Northern Ireland

Defence to murder charge law changes in NI

Domestic violence scenario posed by actors
Image caption The law has been changed to provide partial defences to murder charges for domestic violence victims

Changes to the law of murder have come into force in NI, allowing domestic violence victims to claim they were forced to kill their abuser.

They can avoid a murder conviction if they can prove they were motivated by "words and conduct" which left them "seriously wronged".

It replaces the defence of provocation with one of "loss of control" caused by a fear of serious violence.

Justice Minister David Ford said the changes made the law more fair.

The changes, under the Coroners and Justice Act 2009, bring the law in Northern Ireland into line with England and Wales.

Men and women who kill after long-term abuse could use one of the partial defences, which replaces a requirement for them to have acted on the spur of the moment.

Under the changes, the partial murder defence of diminished responsibility has been replaced with "a modernised definition", based on the concept of "an abnormality of mental functioning which arose from a recognised medical condition".

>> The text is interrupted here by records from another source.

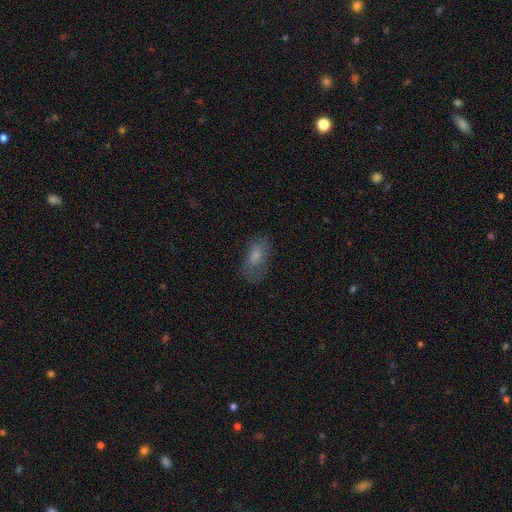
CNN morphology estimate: This is likely a smooth galaxy (68%). How rounded: clearly in between (89%). Merging: likely none (63%).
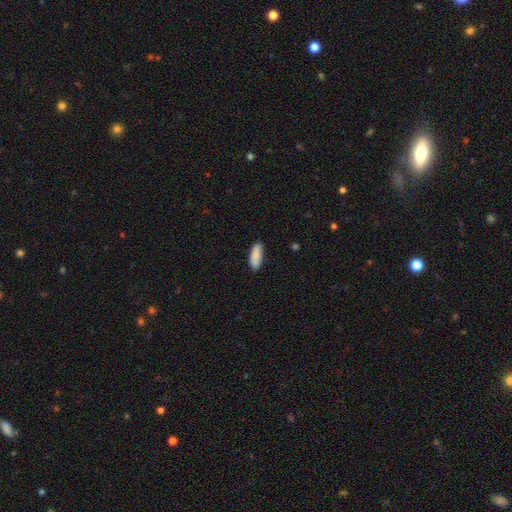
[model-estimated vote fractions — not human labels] Overall: smooth (87%). How rounded: in between (73%). Merging: none (83%).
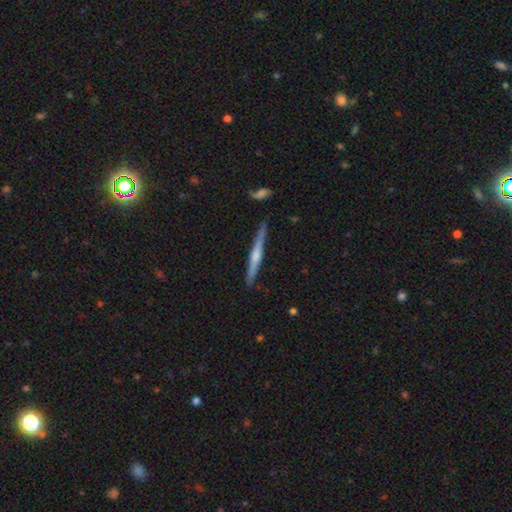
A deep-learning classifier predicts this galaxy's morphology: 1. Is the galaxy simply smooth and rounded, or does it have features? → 74% featured or disk, 18% smooth, 8% star or artifact.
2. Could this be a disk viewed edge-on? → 98% yes, 2% no.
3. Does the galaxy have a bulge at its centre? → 78% rounded, 15% none, 7% boxy.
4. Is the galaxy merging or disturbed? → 89% none, 8% minor disturbance, 2% merger, 2% major disturbance.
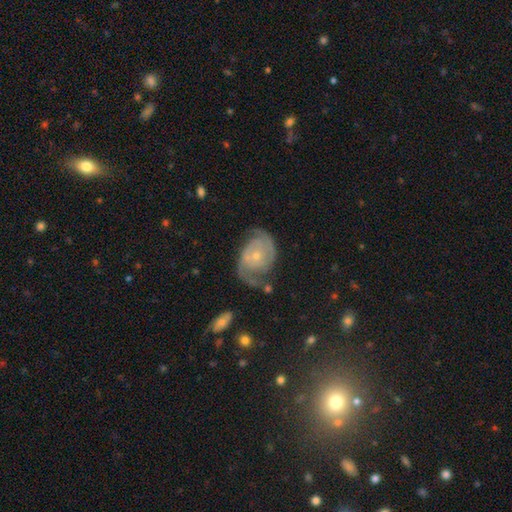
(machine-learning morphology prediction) Smooth or featured: featured or disk — 82% (smooth — 12%)
Edge-on disk: no — 97% (yes — 3%)
Bar: no — 74% (weak — 21%)
Spiral arms: yes — 93% (no — 7%)
Spiral winding: tight — 42% (medium — 40%)
Spiral arm count: 2 — 78% (can't tell — 10%)
Bulge size: small — 69% (moderate — 26%)
Merging: none — 58% (minor disturbance — 23%)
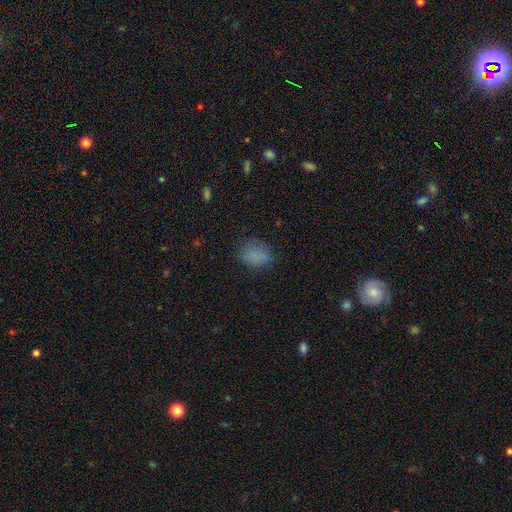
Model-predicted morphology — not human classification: type=smooth (80%); roundness=in between (57%); merging=none (70%).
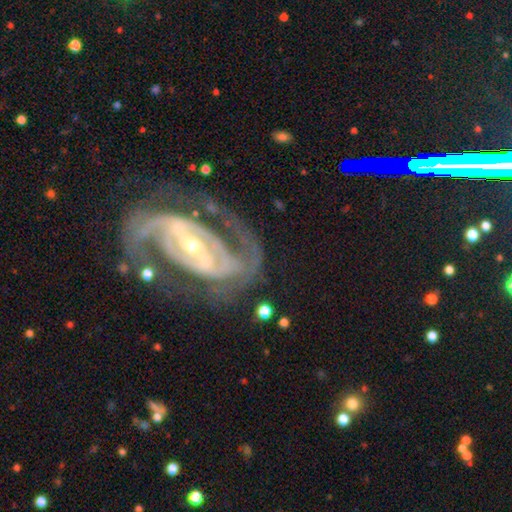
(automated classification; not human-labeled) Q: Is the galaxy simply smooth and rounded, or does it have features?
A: featured or disk — 91%.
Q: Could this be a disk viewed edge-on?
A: no — 96%.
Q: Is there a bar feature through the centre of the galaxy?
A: strong — 62%.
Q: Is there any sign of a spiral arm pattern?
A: yes — 97%.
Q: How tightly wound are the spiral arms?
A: medium — 47%.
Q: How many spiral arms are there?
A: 2 — 83%.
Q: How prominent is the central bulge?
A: small — 63%.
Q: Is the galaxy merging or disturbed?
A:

Previously, adultery could count as provocation - a "crime of passion" - but under the new loss of control defence, sexual infidelity - "real or imagined" - on the part of the victim does not constitute sufficient grounds for reducing murder to manslaughter.

Mr Ford said the changes were intended to help deliver fairer treatment for victims of domestic violence.

"The unlawful taking of the life of another human being is the most serious issue which our criminal courts have to deal with," he said.

"These changes update the law, including where murder is linked to domestic abuse, and will help to provide a more just and equitable outcome in individual cases."

Last December, the lord chief justice of England and Wales criticised the changes after they came into effect there.

Lord Judge said scrapping provocation as a defence in murder trials and replacing it with the defence of loss of self control was not "sensible".

He told the Lords Constitution committee it was overly complex and suggested it could cause confusion.